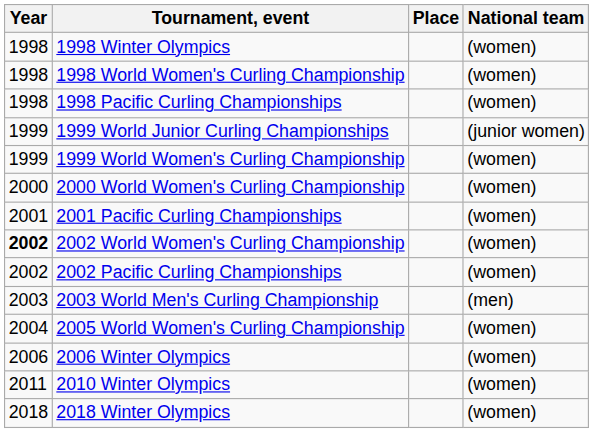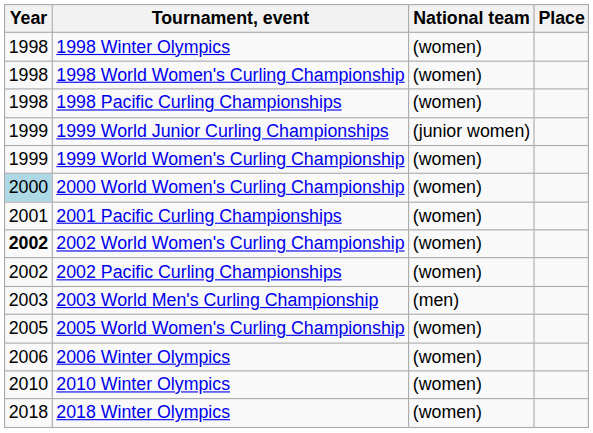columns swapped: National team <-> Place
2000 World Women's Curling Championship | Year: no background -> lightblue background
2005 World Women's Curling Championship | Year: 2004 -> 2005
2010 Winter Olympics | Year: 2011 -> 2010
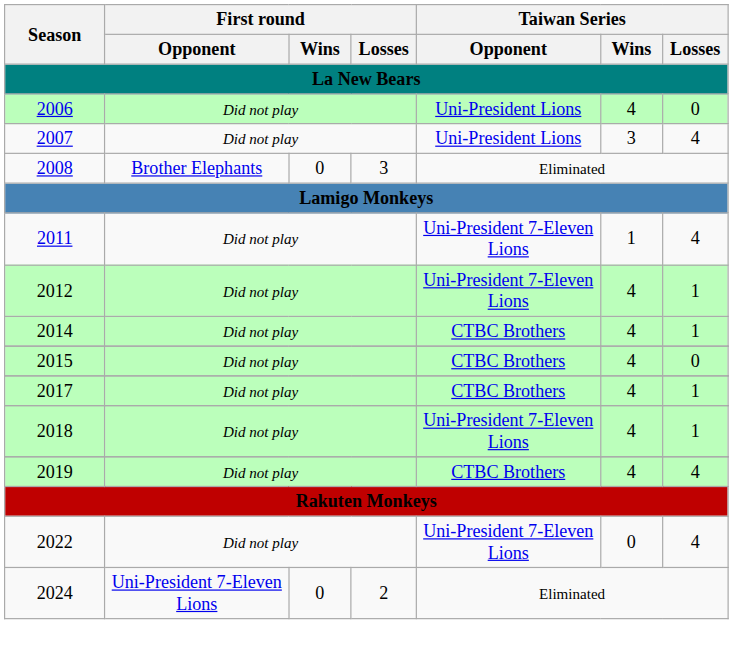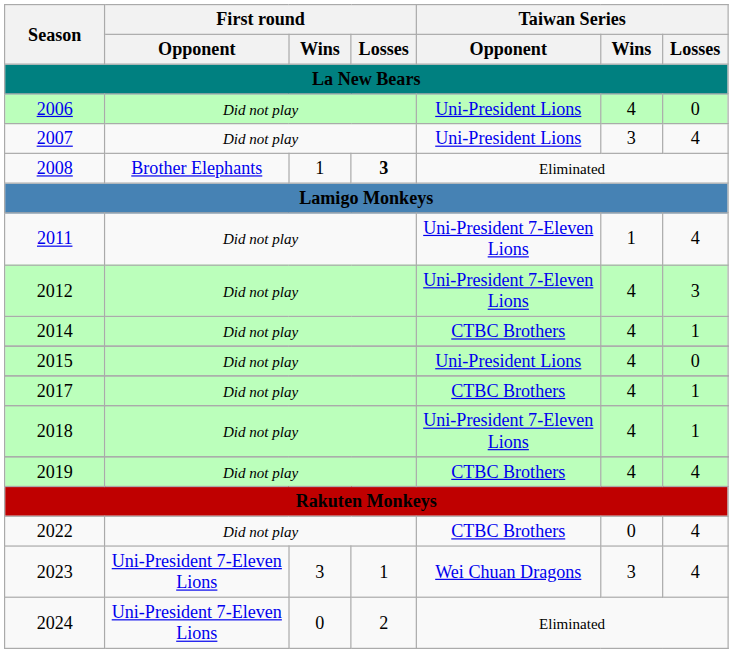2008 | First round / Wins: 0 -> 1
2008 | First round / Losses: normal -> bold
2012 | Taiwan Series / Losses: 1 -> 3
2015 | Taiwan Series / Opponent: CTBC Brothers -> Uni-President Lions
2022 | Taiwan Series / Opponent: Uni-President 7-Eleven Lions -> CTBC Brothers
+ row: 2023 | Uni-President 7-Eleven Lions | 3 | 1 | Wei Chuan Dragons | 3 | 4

■ Instructions for the task
Reproduce every text line from the items above word for word, leaving out the pictures.

■ Solution below
columns swapped: National team <-> Place
2000 World Women's Curling Championship | Year: no background -> lightblue background
2005 World Women's Curling Championship | Year: 2004 -> 2005
2010 Winter Olympics | Year: 2011 -> 2010
2008 | First round / Wins: 0 -> 1
2008 | First round / Losses: normal -> bold
2012 | Taiwan Series / Losses: 1 -> 3
2015 | Taiwan Series / Opponent: CTBC Brothers -> Uni-President Lions
2022 | Taiwan Series / Opponent: Uni-President 7-Eleven Lions -> CTBC Brothers
+ row: 2023 | Uni-President 7-Eleven Lions | 3 | 1 | Wei Chuan Dragons | 3 | 4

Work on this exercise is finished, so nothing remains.